The minimum viable rig
A directional shotgun microphone, a portable recorder, and a phone running a timestamped behavior log. Anything beyond that is optimization. Anything less and you start losing data you can't recover. For the microphone: Sennheiser ME66 or MKE600-class shotgun, or a Rode NTG-2. Off-axis rejection matters more than absolute sensitivity. Pair with a foam-and-fur windscreen ('dead cat'). For the recorder: Zoom H1n or H5 at 48 kHz / 24-bit, mono, lossless WAV. Phone-only recording is acceptable in a pinch but a real recorder gives you preamp headroom and an accurate clock. For the behavior log: any phone app that timestamps events works; CSV or JSONL is the right output format.
48 kilohertz, 24-bit, mono.
Sample rate, bit depth, channels
48 kilohertz, 24-bit, mono. Crow energy lives between 200 hertz and 8 kilohertz; 48 kHz captures everything with comfortable headroom for any downstream filter. 24-bit preserves quiet calls without quantization noise eating the spectral grain that arousal signatures live in. Mono is the right choice for almost every use case — stereo doubles your file size for no per-clip benefit, and most models embed mono anyway. If you have a stereo microphone, record stereo and let preprocessing collapse to mono; if you only have a mono mic, don't waste storage on synthetic stereo.
Behavior log discipline
Keep it append-only and structured. CSV or JSONL. Each row is a timestamped observation: time, crow ID, behavior, partner, notes. Use stable crow IDs (banded if available, descriptor like 'left-eye-mark' otherwise). Resist the urge to interpret in the log — 'long caw, head low, tail flicked' is data; 'agitated' is interpretation that belongs in analysis, not in the log. Behavior logs are the asset that turns recordings from acoustically interesting into scientifically useful. Without one, the audio is an acoustic specimen with no behavioral provenance.
The clap-sync trick
At session start, clap once near the microphone with the phone visible. You'll align audio and log at analysis time by that clap: the recorder timestamps the audible transient, the log timestamps the visible clap event, and the difference is your offset. For sessions longer than twenty minutes, clap every twenty minutes — recorder clocks drift; logs drift too; multiple sync points let you correct for both. Forgetting to clap-sync is the single most common preventable mistake in citizen-science bioacoustic recording. The data isn't ruined, but the joining gets fuzzy.
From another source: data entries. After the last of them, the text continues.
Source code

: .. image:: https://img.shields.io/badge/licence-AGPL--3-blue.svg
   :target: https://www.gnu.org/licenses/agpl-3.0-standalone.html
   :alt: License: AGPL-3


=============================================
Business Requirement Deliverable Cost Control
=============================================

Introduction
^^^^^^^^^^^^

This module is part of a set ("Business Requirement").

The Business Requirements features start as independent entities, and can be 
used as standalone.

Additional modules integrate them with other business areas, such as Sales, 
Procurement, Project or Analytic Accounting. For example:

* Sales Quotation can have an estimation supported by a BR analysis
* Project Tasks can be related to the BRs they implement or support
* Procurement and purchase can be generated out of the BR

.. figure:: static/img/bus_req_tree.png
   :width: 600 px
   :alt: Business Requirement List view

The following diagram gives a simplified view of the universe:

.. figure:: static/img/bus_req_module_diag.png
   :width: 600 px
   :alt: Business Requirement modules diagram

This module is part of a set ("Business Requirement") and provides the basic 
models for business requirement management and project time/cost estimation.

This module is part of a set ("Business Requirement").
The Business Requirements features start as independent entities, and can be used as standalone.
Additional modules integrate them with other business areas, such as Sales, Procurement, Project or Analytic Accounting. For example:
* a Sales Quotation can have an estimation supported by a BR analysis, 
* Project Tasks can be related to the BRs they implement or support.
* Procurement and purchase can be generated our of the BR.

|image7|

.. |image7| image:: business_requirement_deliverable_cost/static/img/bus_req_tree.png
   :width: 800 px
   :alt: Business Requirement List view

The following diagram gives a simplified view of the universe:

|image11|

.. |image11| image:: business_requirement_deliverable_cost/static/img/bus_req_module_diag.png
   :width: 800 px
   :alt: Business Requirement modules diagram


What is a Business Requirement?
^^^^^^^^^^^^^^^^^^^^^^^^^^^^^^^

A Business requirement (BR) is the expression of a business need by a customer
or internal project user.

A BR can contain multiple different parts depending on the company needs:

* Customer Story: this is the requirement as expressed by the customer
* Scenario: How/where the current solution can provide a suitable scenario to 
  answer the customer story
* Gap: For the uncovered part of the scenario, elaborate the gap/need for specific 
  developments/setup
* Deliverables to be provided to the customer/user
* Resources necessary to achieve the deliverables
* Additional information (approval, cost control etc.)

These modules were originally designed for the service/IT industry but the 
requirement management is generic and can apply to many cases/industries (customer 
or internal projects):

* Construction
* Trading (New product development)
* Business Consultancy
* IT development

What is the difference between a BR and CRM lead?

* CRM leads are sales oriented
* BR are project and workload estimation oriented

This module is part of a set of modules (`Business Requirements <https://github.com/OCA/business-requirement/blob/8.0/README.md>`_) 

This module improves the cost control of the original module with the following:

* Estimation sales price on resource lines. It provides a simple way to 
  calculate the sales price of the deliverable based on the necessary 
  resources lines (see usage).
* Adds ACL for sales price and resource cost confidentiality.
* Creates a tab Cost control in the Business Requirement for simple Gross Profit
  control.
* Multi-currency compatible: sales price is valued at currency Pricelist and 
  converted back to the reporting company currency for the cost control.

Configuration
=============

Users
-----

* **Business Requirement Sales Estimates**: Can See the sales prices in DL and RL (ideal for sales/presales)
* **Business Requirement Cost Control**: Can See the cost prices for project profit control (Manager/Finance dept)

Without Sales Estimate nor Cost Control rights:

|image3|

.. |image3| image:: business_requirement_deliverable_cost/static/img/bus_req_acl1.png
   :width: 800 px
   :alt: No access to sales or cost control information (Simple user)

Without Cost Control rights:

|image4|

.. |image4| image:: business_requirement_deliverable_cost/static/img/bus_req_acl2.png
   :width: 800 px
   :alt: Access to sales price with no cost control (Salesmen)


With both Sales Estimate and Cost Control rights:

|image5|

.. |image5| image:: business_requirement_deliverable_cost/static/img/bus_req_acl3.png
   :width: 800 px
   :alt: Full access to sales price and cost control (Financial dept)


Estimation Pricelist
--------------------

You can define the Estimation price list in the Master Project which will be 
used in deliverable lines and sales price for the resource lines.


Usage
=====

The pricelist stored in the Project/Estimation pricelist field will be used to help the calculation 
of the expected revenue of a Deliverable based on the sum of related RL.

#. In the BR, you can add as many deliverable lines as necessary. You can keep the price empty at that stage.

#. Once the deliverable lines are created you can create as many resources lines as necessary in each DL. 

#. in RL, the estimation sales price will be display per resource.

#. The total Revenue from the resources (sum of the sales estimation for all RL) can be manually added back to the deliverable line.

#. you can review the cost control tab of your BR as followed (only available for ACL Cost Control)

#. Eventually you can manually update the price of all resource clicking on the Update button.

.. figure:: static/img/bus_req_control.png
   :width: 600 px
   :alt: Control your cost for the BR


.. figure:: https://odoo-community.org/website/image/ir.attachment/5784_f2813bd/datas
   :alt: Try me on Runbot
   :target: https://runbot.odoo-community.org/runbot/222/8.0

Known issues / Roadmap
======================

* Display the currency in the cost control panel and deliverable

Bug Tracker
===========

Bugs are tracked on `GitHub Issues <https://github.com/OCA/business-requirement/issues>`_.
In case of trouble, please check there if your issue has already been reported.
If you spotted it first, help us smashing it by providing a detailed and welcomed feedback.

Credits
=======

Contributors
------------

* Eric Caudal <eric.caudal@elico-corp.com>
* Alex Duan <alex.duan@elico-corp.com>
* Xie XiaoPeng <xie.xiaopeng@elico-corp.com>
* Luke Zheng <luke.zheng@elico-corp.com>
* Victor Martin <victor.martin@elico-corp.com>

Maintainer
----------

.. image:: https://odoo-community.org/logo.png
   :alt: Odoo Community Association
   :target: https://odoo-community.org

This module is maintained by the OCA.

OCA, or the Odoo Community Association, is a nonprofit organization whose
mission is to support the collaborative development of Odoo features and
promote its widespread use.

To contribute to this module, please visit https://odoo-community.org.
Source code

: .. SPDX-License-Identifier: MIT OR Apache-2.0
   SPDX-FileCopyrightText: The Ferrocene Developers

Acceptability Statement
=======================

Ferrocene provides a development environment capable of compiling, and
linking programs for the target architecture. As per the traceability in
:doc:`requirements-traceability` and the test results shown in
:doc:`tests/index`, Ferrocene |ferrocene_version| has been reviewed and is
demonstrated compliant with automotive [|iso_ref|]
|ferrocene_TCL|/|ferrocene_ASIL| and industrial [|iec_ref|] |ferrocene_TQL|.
Where you can point the microphone
Public spaces, your own backyard, parks where recording is allowed. Not within ten meters of an active nest at any time of year. Not during the breeding-season hours (dawn to mid-morning in spring) for the first three weeks after a nest is active. Not anywhere that requires permits you don't have. The 'within ten meters of an active nest' rule is the most-violated one because backyard nests are tempting and feel benign — the literature on disturbance is clear that they're not. Move further away and use a more directional mic.
What to do with the files
Three things, in order. First, archive locally with metadata embedded — ffmpeg metadata tags for location (city-coarsened, not GPS-precise), recordist name, license. Second, license the recordings CC-BY-SA 4.0 or compatible if you want them to be redistributable. Third, contribute to a public archive: Xeno-canto, Wikimedia Commons, or a research lab that takes contributions. CrowLingo accepts CC-BY-SA contributions for the v1 corpus via contact@kymatalabs.com — see the frontier/contribute page for the pipeline. Recordings sitting on a personal hard drive are scientifically inert. Recordings in a public CC-licensed archive are reusable indefinitely.
The honest expectations
Most citizen-science crow recordings are conversational baseline — territorial caws, contact calls, the acoustic equivalent of small talk. Researchers have plenty of those. What's scarce and valuable is recordings of less-common contexts: juvenile begging at fledging, multi-individual mobbing sequences against a known predator, quiet grunts captured close enough to be audible, novel call types you haven't heard locally before. If you can capture any of those with synchronized behavioral notes, you're contributing data the field doesn't already have. The ten-thousandth standard caw recording is less valuable than the first careful juvenile-fledging dataset from your neighborhood.